I pazienti più anziani hanno le più alte percentuali di riammissioni non programmate a 30 giorni dopo PCI

Fonte
Chun Shing Kwok - American Journal of Cardiology, 2018, volume 122, numero 2, pagine 220–228.

Autore articolo originale:👨‍⚕️ Dott. Giuseppe Marazzi Aggiornato il 03/02/2026

Informazioni rapide
Contenuti derivati da testi redatti da Medici specialisti in ambito cardiovascolare, adattati usando un linguaggio semplice per aiutarti a capire meglio la tua salute
Categoria: 919 Sezione: 7

Introduzione

Dopo un intervento coronarico percutaneo (PCI), alcuni pazienti devono tornare in ospedale entro 30 giorni senza che fosse previsto. Questo studio ha esaminato come l'età influenzi queste riammissioni, per aiutare a capire meglio i rischi legati all'età e migliorare l'assistenza.

Che cosa è stato studiato

I ricercatori hanno analizzato oltre 2 milioni di procedure di PCI eseguite negli Stati Uniti tra il 2010 e il 2014. Hanno osservato quante persone sono state ricoverate di nuovo in ospedale entro 30 giorni dall'intervento, senza che fosse programmato, e quali erano le cause di questi nuovi ricoveri.

Risultati principali

  • La percentuale totale di riammissioni non programmate entro 30 giorni è stata del 9,6%.
  • Le riammissioni sono aumentate con l'età:
    - meno di 55 anni: 8,1%
    - 55-64,9 anni: 8,1%
    - 65-74,9 anni: 9,5%
    - 75 anni e più: 12,6%
  • Con l'aumentare dell'età, le riammissioni per cause non cardiache sono diventate più frequenti.
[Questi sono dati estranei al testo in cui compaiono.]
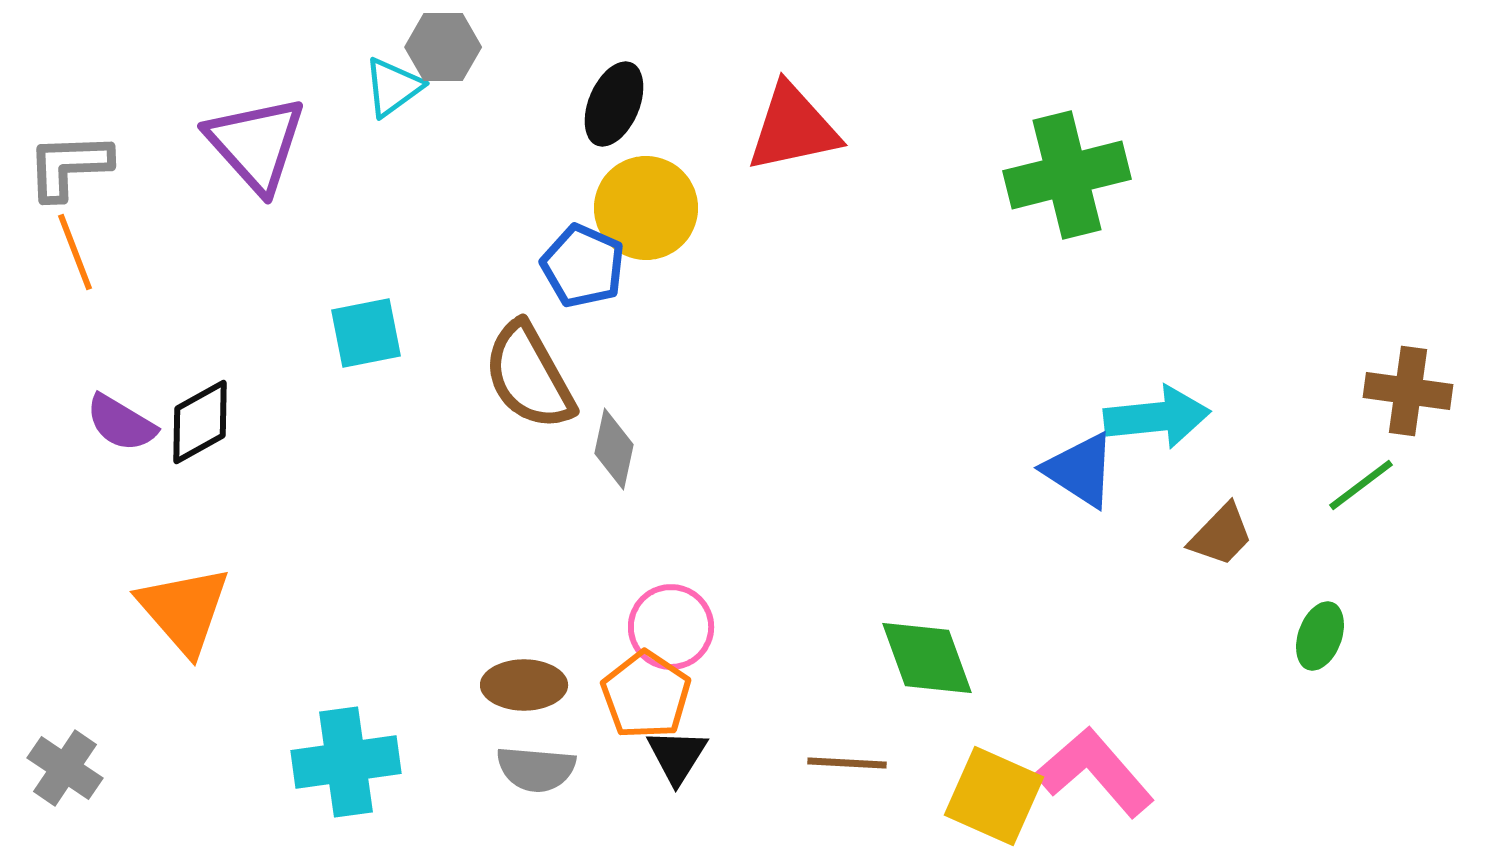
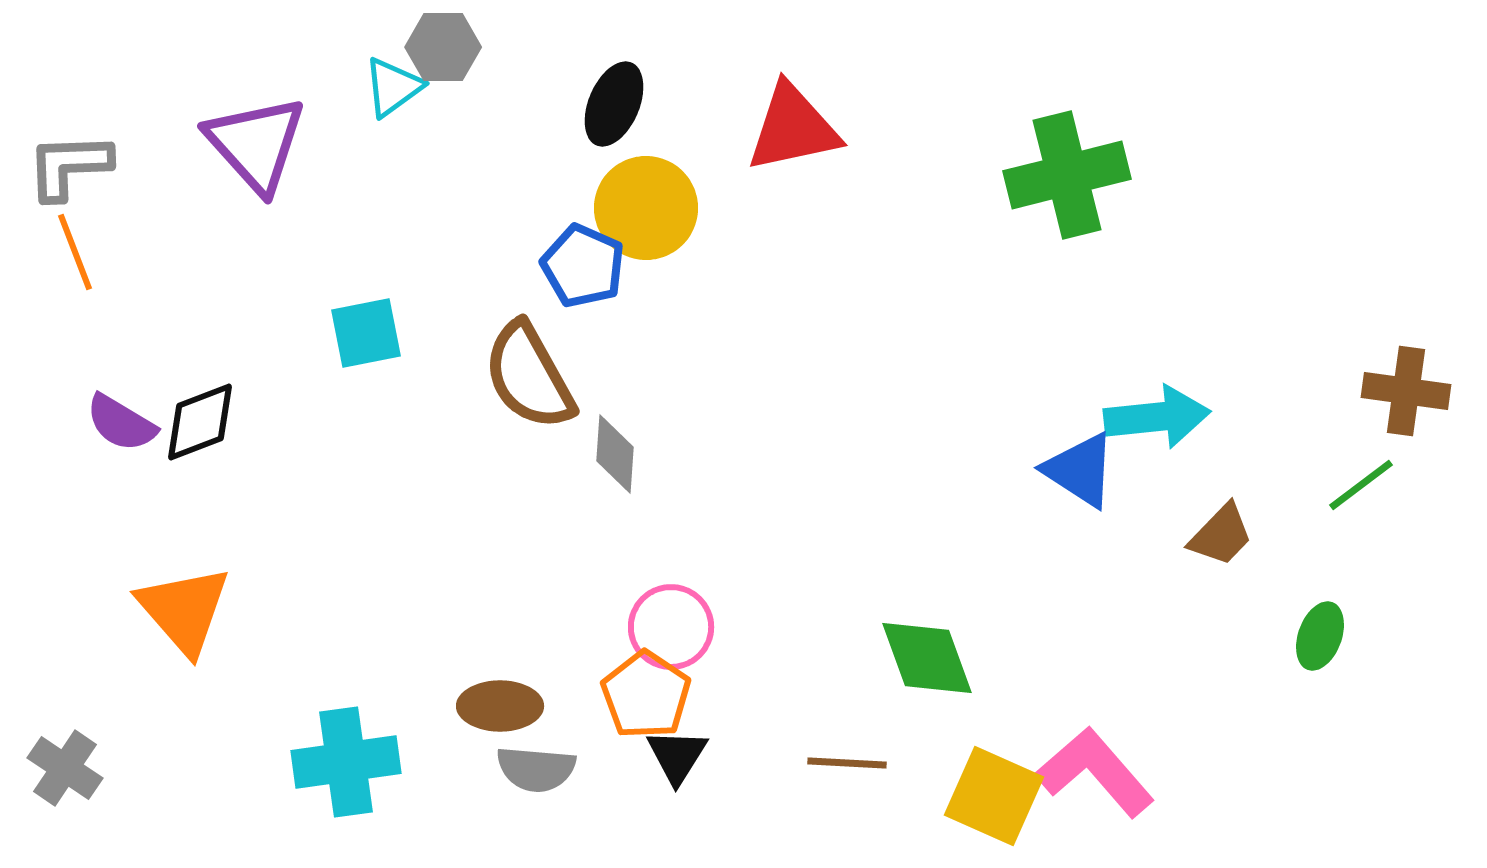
brown cross: moved 2 px left
black diamond: rotated 8 degrees clockwise
gray diamond: moved 1 px right, 5 px down; rotated 8 degrees counterclockwise
brown ellipse: moved 24 px left, 21 px down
Cause non cardiache più comuni con l'età

  • Infezioni: 13,9% nei pazienti di 75 anni o più, contro 7,7% nei più giovani.
  • Problemi gastrointestinali (come disturbi allo stomaco o intestino): 11,5% nei più anziani, 9,5% nei più giovani.
  • Sanguinamenti: 7,4% nei più anziani, 2,9% nei più giovani.
  • Dolore toracico non specifico (dolore al petto non legato a problemi cardiaci): meno frequente negli anziani (9,9%) rispetto ai più giovani (31,4%).

Cause cardiache legate all'età

  • Insufficienza cardiaca (quando il cuore non pompa bene il sangue) era più frequente come causa di riammissione negli anziani (34,6%) rispetto ai più giovani (11,9%).
  • Le riammissioni per malattia coronarica, inclusa l'angina (dolore al petto causato da problemi alle arterie del cuore), erano invece meno frequenti negli anziani (25,7%) rispetto ai più giovani (51,3%).

In conclusione

I pazienti più anziani che hanno subito un intervento coronarico percutaneo hanno una maggiore probabilità di dover tornare in ospedale entro 30 giorni, soprattutto per problemi non legati direttamente al cuore, come infezioni, disturbi gastrointestinali e sanguinamenti. Inoltre, tra le cause cardiache, l'insufficienza cardiaca è più comune negli anziani, mentre le riammissioni per angina sono meno frequenti rispetto ai pazienti più giovani.